Wednesday, January 30, 2013

Integrity in Utopia

The word Utopia is a corruption of Greek οὖ τόπος "no place" with a suffix denoting place. It was supposed to mean something like "nowhere" because it does not exist.

Ronald Millet has a thought provoking piece on the necessity of integrity in a utopia.

I would actually extend his piece. One simply cannot have an ideal society without integrity. It is impossible to work with people who cannot be trusted.

For example, in a utopia one does not especially need to have anything in writing because the integrity of those involved will cause them to keep their agreements whether they were in writing or not. Without integrity verbal agreements are worthless because they are not honored. Instead they are a means by which people can be freely dishonest: Such individuals tell people what they think they want to hear to manipulate them for selfish purposes and then deny it later because they think there is no record of it. In this world, as opposed to utopia, an untrustworthy individual who insists on not putting anything in writing is being openly and deliberately dishonest.
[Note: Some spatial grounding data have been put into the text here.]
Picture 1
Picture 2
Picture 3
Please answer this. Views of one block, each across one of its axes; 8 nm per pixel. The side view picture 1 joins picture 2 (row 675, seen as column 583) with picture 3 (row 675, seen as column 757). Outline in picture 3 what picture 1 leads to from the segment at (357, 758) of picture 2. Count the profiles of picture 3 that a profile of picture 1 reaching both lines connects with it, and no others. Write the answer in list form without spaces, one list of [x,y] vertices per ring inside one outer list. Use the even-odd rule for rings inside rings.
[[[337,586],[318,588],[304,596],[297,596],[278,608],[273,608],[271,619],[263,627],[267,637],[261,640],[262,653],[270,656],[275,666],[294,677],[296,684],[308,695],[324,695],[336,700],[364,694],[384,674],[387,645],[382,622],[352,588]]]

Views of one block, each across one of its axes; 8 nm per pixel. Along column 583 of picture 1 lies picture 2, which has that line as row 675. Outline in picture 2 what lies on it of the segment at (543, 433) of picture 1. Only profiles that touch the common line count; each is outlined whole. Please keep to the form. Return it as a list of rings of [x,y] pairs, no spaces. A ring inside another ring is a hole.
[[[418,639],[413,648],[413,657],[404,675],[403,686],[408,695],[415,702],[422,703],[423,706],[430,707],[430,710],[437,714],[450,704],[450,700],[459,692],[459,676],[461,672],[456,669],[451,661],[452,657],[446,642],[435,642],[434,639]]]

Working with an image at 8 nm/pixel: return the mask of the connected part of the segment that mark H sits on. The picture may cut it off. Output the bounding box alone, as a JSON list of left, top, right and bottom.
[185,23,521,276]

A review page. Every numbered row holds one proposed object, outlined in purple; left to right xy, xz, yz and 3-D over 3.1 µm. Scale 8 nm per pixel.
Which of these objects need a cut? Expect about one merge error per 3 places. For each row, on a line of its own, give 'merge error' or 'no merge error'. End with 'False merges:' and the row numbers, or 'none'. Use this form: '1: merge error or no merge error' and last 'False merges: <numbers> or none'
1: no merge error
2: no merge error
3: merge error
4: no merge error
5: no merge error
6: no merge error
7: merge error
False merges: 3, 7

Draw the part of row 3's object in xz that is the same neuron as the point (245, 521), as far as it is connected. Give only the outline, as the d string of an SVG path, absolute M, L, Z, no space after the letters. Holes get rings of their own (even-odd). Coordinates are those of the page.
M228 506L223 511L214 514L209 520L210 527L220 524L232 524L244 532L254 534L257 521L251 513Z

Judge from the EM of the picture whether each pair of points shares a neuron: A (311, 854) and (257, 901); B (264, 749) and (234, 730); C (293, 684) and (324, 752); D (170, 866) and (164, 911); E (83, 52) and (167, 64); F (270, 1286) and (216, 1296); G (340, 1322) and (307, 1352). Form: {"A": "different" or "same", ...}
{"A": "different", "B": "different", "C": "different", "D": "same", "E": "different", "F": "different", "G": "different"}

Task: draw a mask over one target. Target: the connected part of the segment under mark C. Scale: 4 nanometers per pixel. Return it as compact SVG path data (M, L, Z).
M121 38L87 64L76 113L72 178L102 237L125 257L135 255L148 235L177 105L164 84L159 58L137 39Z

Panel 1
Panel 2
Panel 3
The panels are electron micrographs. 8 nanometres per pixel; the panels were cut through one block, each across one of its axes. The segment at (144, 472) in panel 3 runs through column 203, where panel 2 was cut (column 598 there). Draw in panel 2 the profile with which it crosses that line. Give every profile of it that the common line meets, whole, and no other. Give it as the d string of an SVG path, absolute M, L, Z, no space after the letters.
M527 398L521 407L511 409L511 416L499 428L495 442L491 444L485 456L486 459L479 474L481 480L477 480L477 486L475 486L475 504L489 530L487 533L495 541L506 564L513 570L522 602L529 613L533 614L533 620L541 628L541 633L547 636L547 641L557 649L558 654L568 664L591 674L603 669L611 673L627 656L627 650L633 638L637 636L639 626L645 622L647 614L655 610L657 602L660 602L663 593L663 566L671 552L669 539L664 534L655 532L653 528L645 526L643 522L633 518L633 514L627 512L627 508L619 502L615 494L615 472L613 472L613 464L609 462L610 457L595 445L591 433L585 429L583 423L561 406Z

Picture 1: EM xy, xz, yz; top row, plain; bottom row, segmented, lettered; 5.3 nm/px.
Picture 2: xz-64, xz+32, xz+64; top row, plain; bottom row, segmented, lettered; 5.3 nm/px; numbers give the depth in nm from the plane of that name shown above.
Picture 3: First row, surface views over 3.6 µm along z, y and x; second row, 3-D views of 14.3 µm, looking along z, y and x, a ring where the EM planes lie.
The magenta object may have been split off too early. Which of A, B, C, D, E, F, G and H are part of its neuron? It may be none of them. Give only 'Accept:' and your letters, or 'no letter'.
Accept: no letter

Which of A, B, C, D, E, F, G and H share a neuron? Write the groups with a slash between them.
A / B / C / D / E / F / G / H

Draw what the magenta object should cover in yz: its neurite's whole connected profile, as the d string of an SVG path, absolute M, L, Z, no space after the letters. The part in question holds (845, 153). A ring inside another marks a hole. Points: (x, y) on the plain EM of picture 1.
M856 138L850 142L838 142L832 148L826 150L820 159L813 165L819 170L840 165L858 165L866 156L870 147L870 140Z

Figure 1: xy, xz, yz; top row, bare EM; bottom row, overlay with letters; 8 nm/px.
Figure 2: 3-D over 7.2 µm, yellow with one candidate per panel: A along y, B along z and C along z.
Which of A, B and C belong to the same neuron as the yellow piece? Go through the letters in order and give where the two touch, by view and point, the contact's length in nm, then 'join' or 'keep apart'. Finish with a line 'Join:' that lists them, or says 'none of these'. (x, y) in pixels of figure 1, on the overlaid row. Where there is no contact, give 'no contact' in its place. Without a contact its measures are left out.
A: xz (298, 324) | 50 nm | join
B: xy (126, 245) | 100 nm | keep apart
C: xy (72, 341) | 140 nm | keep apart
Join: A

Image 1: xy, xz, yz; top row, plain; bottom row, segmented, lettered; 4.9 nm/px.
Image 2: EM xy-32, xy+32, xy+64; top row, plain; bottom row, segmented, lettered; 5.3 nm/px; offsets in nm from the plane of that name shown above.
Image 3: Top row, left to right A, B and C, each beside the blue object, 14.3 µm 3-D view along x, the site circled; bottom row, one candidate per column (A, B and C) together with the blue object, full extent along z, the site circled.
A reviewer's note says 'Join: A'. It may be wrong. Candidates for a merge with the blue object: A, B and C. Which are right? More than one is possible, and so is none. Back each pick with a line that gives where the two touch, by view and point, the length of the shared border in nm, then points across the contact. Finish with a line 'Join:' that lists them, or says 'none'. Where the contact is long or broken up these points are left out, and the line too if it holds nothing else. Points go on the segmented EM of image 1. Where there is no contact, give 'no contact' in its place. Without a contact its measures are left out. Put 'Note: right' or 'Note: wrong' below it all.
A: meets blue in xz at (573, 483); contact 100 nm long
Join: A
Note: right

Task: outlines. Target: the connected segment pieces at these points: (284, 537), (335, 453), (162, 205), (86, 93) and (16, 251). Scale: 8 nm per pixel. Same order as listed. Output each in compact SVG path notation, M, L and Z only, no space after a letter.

An example of the havoc wrecked without integrity can be found by considering the case of Abdi-Ashirta, the ruler of Amurru, in the El-Amarna correspondence. The modern reader who sorts through the correspondence can see that other officials were constantly complaining to the Egyptian ruler of Abdi-Ashirta abuses of them and their people. Rib-Addi, the ruler of Byblos, complained of Adbi-Ashirta's use of murder and subversion. Abdi-Ashirta would then protest his innocence to his Egyptian overlords while falsely claiming his loyalty to Egypt and claiming to act in their interests and doing their bidding.

The late Bill Murnane describes it this way:
A strong and independent kingdom of Amurru was incompatible with its current status in the Egyptian empire—especially with its resident commissioner at Sumur, on the coast, within easy reach of Egypt by sea. The house of Abdi-Ashirta was thus committed to a dangerous double game: to dislodge the commissioner, but also to keep him out by constituting the kings of Amurru as defenders of imperial interests in the locality. (William J. Murnane, The Road to Kadesh, 2nd ed. [Chicago: Oriental Institute, ], 6.)
And so it was
when Abdi-Ashirta came to power in Amurru, . . . the Egyptians were already having trouble keeping possession of Sumur—the result, perhaps, of the unsettled conditions that Abdi-Ashirta's campaign of subversion had unleashed within Amurru? In any case, the commissioner had retired to Egypt, and Abdi-Ashirta could write to him (perhaps disingenuously) that the city had been virtually undefended when he had rescued it from marauding warrior bands. With Sumur thus under his control, Abdi-Ashirta could beleaguer meighboring city-states at his leisure, and at one point Rib-Addi even claimed that his territory was reduced to the very environs of Byblos. (Murnane, Road to Kadesh, 6.)
When Tushratta, the king of Mitanni (the neighboring super-power to the northeast) sent his armies in, Abdi-Ashirta immediately threw his lot in with Mitanni against Egypt.

One might make the case that Abdi-Ashirta was merely a canny administrator. That may be, but he did not have integrity. As a consequence, the Levant at the end of Egyptian Eighteenth Dynasty was anything but a utopia.